Task to complete:
Return the data below in full and exactly, except that the pictures are dropped.

Dataset content:
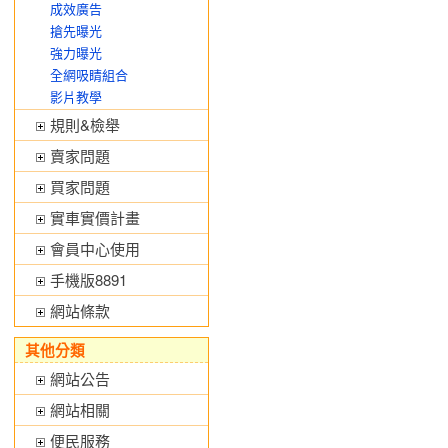
成效廣告
搶先曝光
強力曝光
全網吸睛組合
影片教學
規則&檢舉
賣家問題
買家問題
實車實價計畫
會員中心使用
手機版8891
網站條款
其他分類
網站公告
網站相關
便民服務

Answer to this problem:
成效廣告
搶先曝光
強力曝光
全網吸睛組合
影片教學
規則&檢舉
賣家問題
買家問題
實車實價計畫
會員中心使用
手機版8891
網站條款
其他分類
網站公告
網站相關
便民服務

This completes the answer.